Question

For the function f(x)=(7-8x)^2, find f^-1. Determine whether f^-1 is a function.

Answer 1

Little help guys, I'm not sure how to do things like this.

Answer 2

what exactly is the questoin asking

Answer 3

It's asking to solve that equation for f^-1, and determine whether it's a function or not.

Answer 4

the inverse is not a function because
\[f(x)=(7-8x)^2\] is not a one to one function

Answer 5

okay. Can you explain how to find that out?

Answer 6

the clue is the square

Answer 7

if you graph the function you will get a parabola, which fails the "vertical line test" for sure

Answer 8

oops i meant "horizontal line test"

Answer 9

Okay.

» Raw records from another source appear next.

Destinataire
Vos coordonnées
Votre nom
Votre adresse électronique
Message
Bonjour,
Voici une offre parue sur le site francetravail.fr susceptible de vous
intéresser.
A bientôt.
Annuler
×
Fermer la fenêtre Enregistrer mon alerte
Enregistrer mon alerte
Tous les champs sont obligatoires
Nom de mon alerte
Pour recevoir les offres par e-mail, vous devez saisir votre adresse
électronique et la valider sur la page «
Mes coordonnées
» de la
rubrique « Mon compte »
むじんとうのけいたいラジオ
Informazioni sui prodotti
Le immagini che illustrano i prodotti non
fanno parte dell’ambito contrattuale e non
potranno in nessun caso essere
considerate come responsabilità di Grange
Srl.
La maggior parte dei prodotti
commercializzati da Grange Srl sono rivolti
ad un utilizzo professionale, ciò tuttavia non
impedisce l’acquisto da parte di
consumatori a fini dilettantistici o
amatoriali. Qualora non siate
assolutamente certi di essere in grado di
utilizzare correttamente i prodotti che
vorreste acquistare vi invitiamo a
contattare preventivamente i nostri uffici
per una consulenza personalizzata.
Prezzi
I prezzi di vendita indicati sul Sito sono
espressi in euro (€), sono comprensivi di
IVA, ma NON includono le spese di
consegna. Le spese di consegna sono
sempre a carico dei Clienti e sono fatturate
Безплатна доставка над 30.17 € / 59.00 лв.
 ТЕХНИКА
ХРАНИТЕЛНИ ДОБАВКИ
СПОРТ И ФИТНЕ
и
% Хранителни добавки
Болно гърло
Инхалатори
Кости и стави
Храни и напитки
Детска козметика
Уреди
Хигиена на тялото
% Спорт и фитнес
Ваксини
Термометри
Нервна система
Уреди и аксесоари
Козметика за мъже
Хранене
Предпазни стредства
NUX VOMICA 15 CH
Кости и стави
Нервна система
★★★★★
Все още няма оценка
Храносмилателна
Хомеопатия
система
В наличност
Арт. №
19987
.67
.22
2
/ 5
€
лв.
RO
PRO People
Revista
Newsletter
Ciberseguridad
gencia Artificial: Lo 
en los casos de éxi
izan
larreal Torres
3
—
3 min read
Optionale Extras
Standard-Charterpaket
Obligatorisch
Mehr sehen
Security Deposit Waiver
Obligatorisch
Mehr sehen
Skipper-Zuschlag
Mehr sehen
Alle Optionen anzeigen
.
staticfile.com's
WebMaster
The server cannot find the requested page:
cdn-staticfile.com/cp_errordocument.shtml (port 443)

ALSO, do you know how to solve it to find f^-1?

Answer 10

alternatively you can try to solve
\[x=(7-8y)^2\] for \(y\)
if you do it carefully you will see that the inverse in not a function

Answer 11

most common mistake is to solve like this
\[x=(7-8y)^2\\
\sqrt{x}=7-8y\\
sqrt{x}-7=-8y\\
\frac{\sqrt{x}-7}{-8}=y\] but that is wrong

the first step should be
\[\pm\sqrt{x}=7-8y\\
\pm\sqrt{x}-7=-8y\\
\frac{\pm\sqrt{x}-7}{-8}=y\]

Answer 12

and it is the \(\pm\) that shows the inverse is not a function

Answer 13

So f^-1(x)=(7+-(sqrt x))/8?

Answer 14

yes

Answer 15

okay, and it's not a function?

Answer 16

although it is an abuse of notation to write
\[f^{-1}(x)=\frac{\pm\sqrt{x}-7}{8}\] because when you write \(f^{-1}\) you are saying it is a function, even though it is not
yes, it is not a function

Answer 17

Can you help me with another question?

Answer 18

go ahead and post, i will look at it

Answer 19

g(x)=14/(x+3); Find (g^-1*o*g)(4)